My first node project was a website for a newsletter. It was very simple, yet extremely frustrating. Angela's documentation differed from mine, and following the instructions from the new documentation led to countless console errors. However, I was able to resolve the issue after searching online and reading through several Udemy replies. After building the website and deploying it on Heroku, I encountered problems sending the user a success html page after they signed up. I sought help on Slack and kept refactoring my code in accordance with the advice I got until a minor issue turned into my code being so unrecognizable that it refused to deploy and kept sending so many errors. I gave up on the project and chose to try a weather website instead because this was absolutely irreparable.
The weather website was more straightforward because it required using api's and providing the search results. After that, Angela's lecture moved on to git and version control, and she gave a thorough explanation of things on git that I had never heard of, such as fork and pull requests. Until the days i learnt about git, i used to upload my files manually and i felt it was stressful so i stacked up my projects for the day that i would be ready to upload them, i wish i didn't do that.
My laptop's touchpad started to malfunction while I was still taking the git lecture and this time I was couldn't fix it. I was unable to use my laptop for days until I snapped one day in anger and banged on the keypads so forcefully that the screen turned hazy and the laptop shut off. I submitted it in to to be repaired after two days and was informed that my ssd was bad and my laptop needed to be formatted. I just broke down in tears there since I knew I was going to lose everything, as I hadn't backed up or saved my projects on github. I had hoped it would start up if I rebooted it or gave it some time, but it didn't and that's how I lost all the projects I had created since i started learning javascript, i was only able to upload some static websites on github before it happened.
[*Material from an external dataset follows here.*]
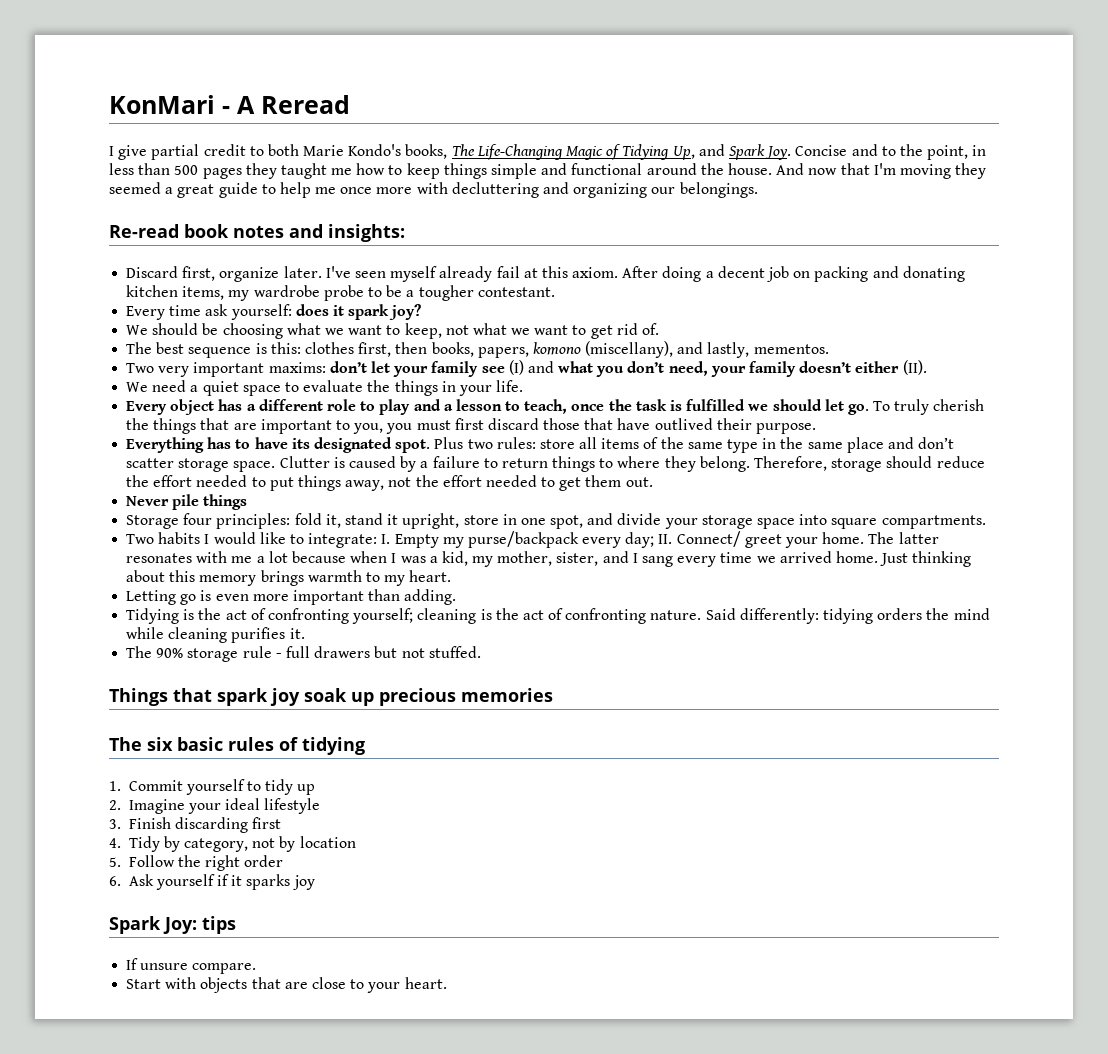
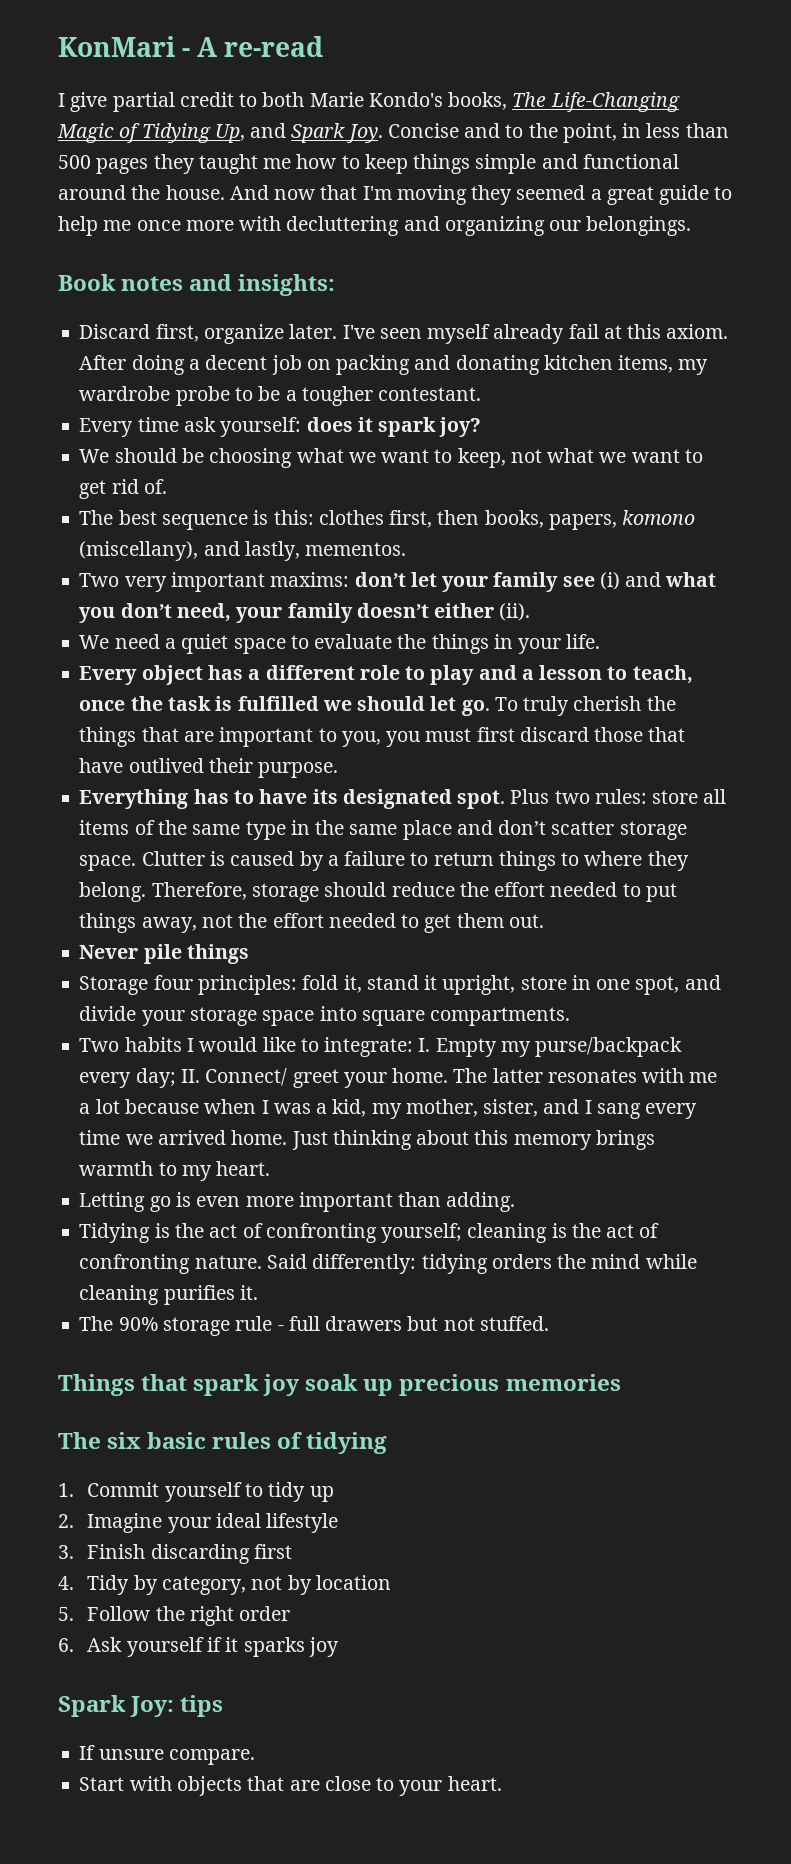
[261,95,350,114] Reread -> [224,36,324,57] re-read
[109,224,229,238] Re-read book -> [58,274,116,291] Book
[508,360,524,375] (I) -> [599,572,620,590] (i)
[902,360,927,375] (II). -> [499,603,531,621] (ii).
When my laptop came back, it felt so new, i had to start downloading everything from the beginning and come to terms with all i had lost, it took a while but i was able to set everything that i needed for a new era. To keep my self motivated, i kept telling myself that it happened for a reason and i would create better and more complex projects after the incident.
It's been 2 months now and I've created 3 more projects namely: todo app on Vue, ecommerce website on Next and a todo app on Node using ejs templates. I don't have it all figured but I'm taking baby steps and allowing myself to take as much time as i need to build projects and learn along.